[Input material]

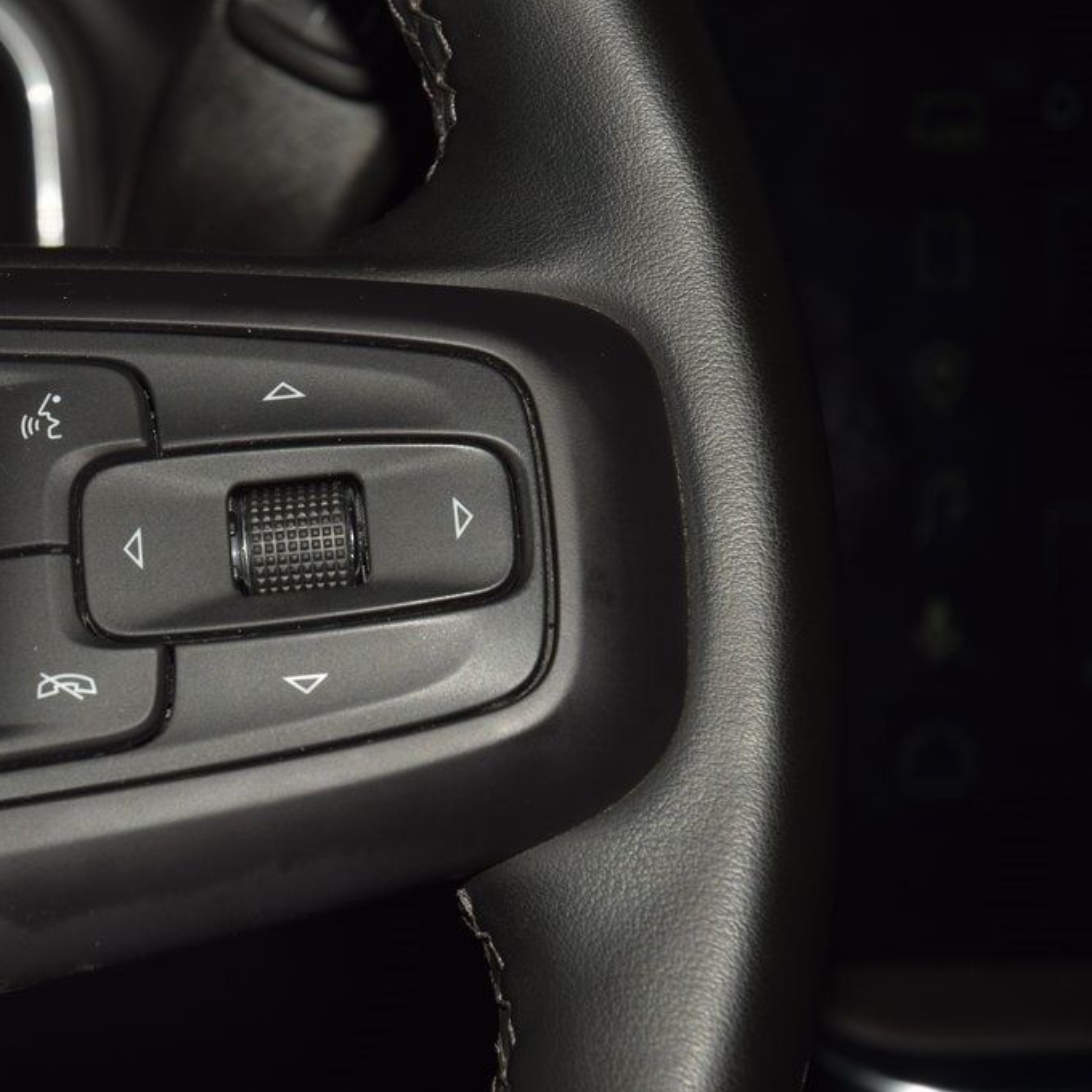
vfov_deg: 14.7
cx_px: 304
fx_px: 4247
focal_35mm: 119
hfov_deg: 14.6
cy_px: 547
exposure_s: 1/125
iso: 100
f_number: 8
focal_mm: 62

---

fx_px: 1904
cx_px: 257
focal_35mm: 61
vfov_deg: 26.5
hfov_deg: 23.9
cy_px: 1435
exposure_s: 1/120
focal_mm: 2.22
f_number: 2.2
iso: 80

[Task instructions] From the data above, return every line from the line that has "fx_px: 4247" up to and including the line that has "focal_mm: 62", exactly.

[Solution to the exercise]
fx_px: 4247
focal_35mm: 119
hfov_deg: 14.6
cy_px: 547
exposure_s: 1/125
iso: 100
f_number: 8
focal_mm: 62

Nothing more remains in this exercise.